Saturday 11 June 2016

Why 'Leave' are winning

If you had asked me 6 months ago what the outcome of the EU referendum would be, I would have ventured an unambiguous answer: 'Britain will vote to remain in the European Union'. How wrong this answer would look today. The latest poll puts the Leave camp 10 points ahead of Remain.

Whether or not you believe the polls, everyone agrees on one thing: it's going to be close. Very close indeed. And it shouldn't be. So how did we get here?

There is now a consensus that the gravest threat to a Remain vote is the rapid decline of Labour in its heartlands. The Guardian and the BBC recently travelled into these areas where deprivation, long term unemployment and general hopelessness have dominated the political landscape since the 1980s. South Wales is a good example. Asked why they support Leave, the answers come thick and fast. And they are all of one kind: immigration. Whilst there used to be hesitation to discuss this issue, covered by the thin veil of British politeness, now people openly voice xenophobic and at times even racist prejudices.

Their opinions are peppered with flagrant falsehoods such as: 'immigrants get a grand in cash when they get here' or 'they get free housing', or 'most of them scrounge on benefits'. But the tenor is remarkably similar.

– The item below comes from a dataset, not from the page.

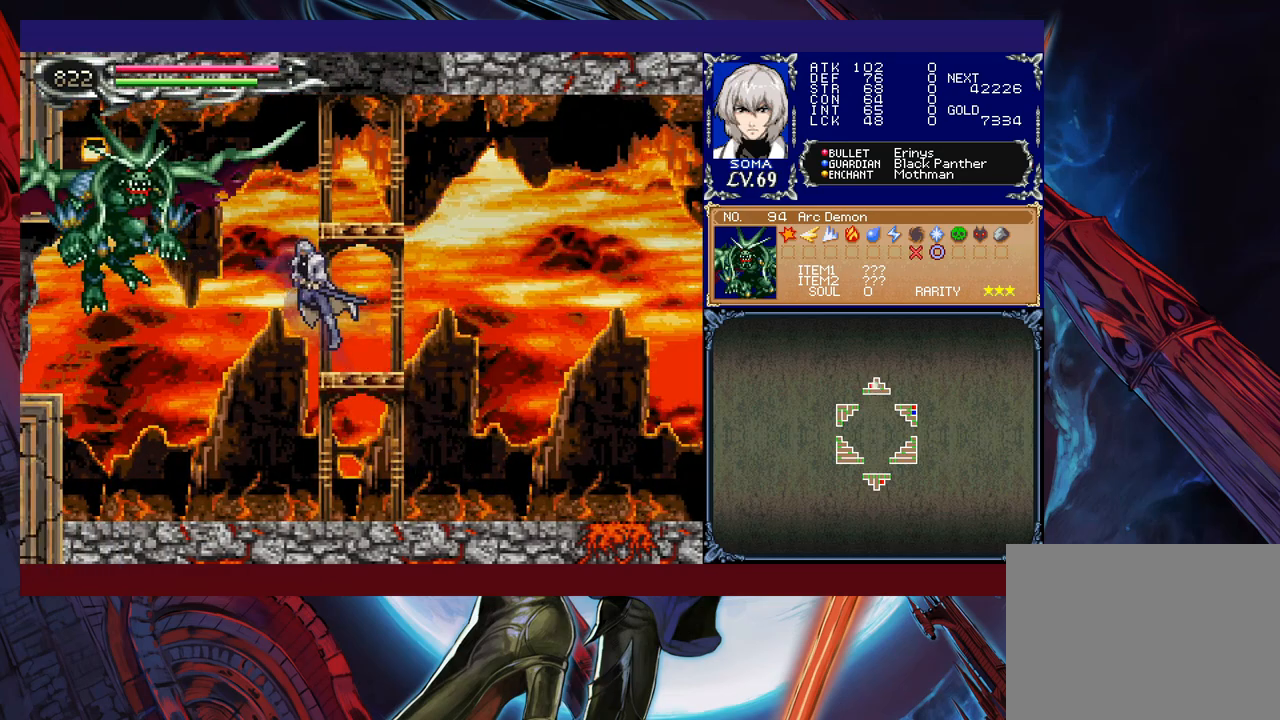
{"buttons": ["B"], "left_stick": "center", "events": [[100, "A", "down"], [100, "B", "down"], [217, "A", "up"], [217, "B", "up"], [250, "left_stick", "center"], [467, "B", "down"]]}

The message is simple, straightforward and repeated up and down the country. And it is one that comes from one source alone: UKIP.

Neil Hamilton, of 'cash for question' fame, now sits in the Welsh Assembly for UKIP
Foto: WENN

Although the Labour Party does not want to hear it, its voters are abandoning Labour in droves. More and more Labour supporters have moved to the far right, taking the electoral fortunes of their party with them into an abyss of xenophobia and narrow-mindedness.

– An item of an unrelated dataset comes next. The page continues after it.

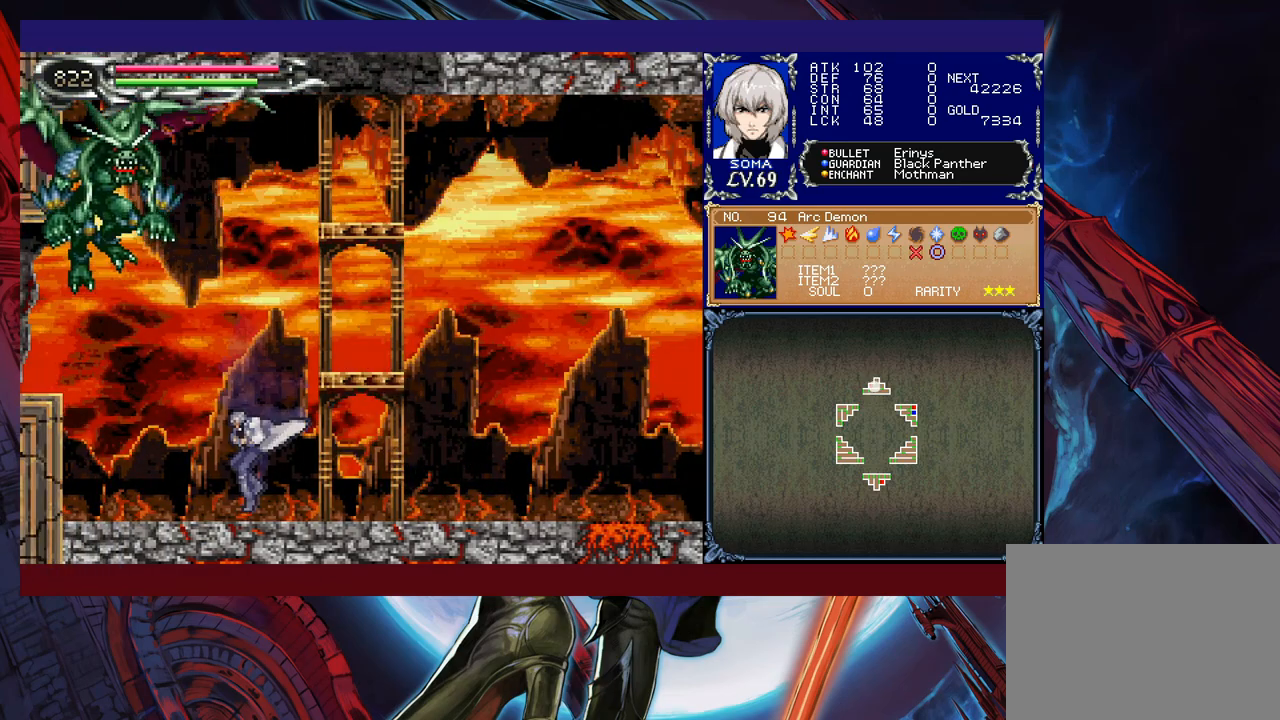
{"buttons": ["B"], "left_stick": "center", "events": [[67, "A", "down"], [450, "A", "up"]]}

Why did this happen? And why now? There are essentially two reasons for this. The first is that UKIP has gone unchallenged for decades when it peddled its falsehoods and distortions about foreigners and migrants in the UK. The Conservatives felt largely insulated from the UKIP threat due to the first-past-the-post electoral system. And the Labour Party thought the UKIP message to run counter to the ideals of solidarity and mutual support that defined the party in the post-war period. So no one thought it worthwhile spending political capital on challenging the UKIP narrative (with the valiant exception of Nick Clegg, anyone remember him?).

The referendum changed this drastically. It gave Farage and his minions a national stage to articulate publicly the simple message that had already sunk into the nation's (sub)consciousness: It's the migrants' fault.

The second reason is of tactical nature. The Leave campaign settled early on a simple message and managed to define the terms of the debate: control, sovereignty, immigration. It shaped the content and nature of the terms by positively associating false choices like 'control' versus 'Brussels' with democracy. There are too many ironies in this to list them all here, ranging from the claim that the British political system is a beacon of democracy (House of Lords anyone?) to ignoring role the EU has played in democratising large swathe of the post-communist and post-Franco landscape since 1975.

Defining the terms of engagement is the key ingredient for political success and the Leave campaign understood this well. Once the campaign started Brexiters could rely on a solid foundation of animosity towards others, xenophobia and outright racism that was put in place long time ago by UKIP. All they had to do is to bring in their harvest of division and resentment.